The Impact of Tax Legislation Changes
By Paul Impellicceiri
A.F. McGervey & Co., LLC
In light of the significant changes to the tax landscape, taxpayers are trying to interpret and measure the impact of the new legislation. As year-end approaches, companies and individuals should seek additional guidance on how to implement and plan for the changes.
Major provisions affecting businesses:
- In an effort to be more competitive in the global market, the C-corporation tax rate has been reduced to 21 percent. This has caused many business taxpayers to revisit their entity structure to determine if a change may make sense.
- Pass through entities are now eligible for the 20 percent Qualified Business Income deduction. Those entities that meet the requirements of the law may have the opportunity of a pass through deduction that reduces the taxable income to its owners by 20 percent. This provision applies to S-corporations, partnerships, and sole proprietorships.
- 100 percent bonus depreciation has been extended to 2018, and for tax years through 2022. After that date, it is phased out over several years. In addition, bonus depreciation now can be applied to used equipment purchases.
- Section 179 expensing limit has been increased to $1 million, and the phase-out limit has been increased to $2.5 million for 2018. These limits will continue to be indexed for inflation.
- The new law eliminated the deduction for certain entertainment and related expenses. In an attempt to clarify this provision, the IRS has indicated that meals and related expenses, in conjunction with business meetings and employee functions, may still be eligible for the 50 percent deduction.
Highlights of major provisions affecting individual taxpayers:
- The highest tax rate has been reduced from 39.6 percent to 37 percent. The lower tax brackets have been reduced and adjusted as well.
- The standard deduction for single and married individuals has been increased significantly. This was done in an effort to simplify the tax reporting for millions of taxpayers who will no longer need to track itemized deductions.
- Personal exemptions have been eliminated.
- State and local income taxes, real estate taxes and other taxes are now limited to $10,000 in total.
- The child tax credit has been increased to $2,000 per child under 17.
- Miscellaneous itemized deductions have been eliminated.
- The alternative minimum tax exemption has been increased. In addition, the income limitation, before the exemption phases out, has been increased significantly. This will reduce the number of taxpayers affected by the alternative minimum tax.

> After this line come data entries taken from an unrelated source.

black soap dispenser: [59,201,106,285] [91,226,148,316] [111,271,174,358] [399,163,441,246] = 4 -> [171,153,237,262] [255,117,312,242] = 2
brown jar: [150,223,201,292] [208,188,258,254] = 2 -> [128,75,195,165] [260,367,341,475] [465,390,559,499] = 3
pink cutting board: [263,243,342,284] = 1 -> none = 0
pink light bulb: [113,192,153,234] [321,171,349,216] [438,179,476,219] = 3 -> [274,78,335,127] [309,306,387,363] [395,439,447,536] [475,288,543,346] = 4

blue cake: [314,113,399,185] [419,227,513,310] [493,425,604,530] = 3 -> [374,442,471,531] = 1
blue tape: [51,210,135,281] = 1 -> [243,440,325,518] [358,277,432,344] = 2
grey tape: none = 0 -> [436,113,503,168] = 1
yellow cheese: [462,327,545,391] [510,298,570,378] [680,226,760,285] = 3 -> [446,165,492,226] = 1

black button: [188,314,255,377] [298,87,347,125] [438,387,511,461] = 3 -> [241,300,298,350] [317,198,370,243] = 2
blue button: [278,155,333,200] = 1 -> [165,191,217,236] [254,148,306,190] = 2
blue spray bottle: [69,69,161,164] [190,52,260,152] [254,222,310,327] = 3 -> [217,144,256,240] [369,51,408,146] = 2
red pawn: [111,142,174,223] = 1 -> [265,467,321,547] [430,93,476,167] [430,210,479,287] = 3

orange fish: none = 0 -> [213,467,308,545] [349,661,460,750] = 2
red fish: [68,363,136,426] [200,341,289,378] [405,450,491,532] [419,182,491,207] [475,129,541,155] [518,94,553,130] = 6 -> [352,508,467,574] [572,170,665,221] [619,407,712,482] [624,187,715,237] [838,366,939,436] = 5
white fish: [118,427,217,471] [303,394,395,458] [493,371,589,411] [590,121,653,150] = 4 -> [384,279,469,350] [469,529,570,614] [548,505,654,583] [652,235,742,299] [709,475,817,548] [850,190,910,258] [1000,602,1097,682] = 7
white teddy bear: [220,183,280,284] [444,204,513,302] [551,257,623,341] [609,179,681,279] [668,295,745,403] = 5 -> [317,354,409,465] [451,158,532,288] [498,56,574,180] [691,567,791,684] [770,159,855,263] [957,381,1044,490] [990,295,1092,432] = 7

- The mortgage interest deduction has been limited on new mortgages which exceed $750,000. As part of this provision, the deduction for home equity debt not used to purchase or improve a residence has been eliminated.
The changes in the tax code will impact almost all taxpayers. It is important to gain an understanding of the effects - prior to the filing season - to minimize surprises and to take advantage of any planning opportunities.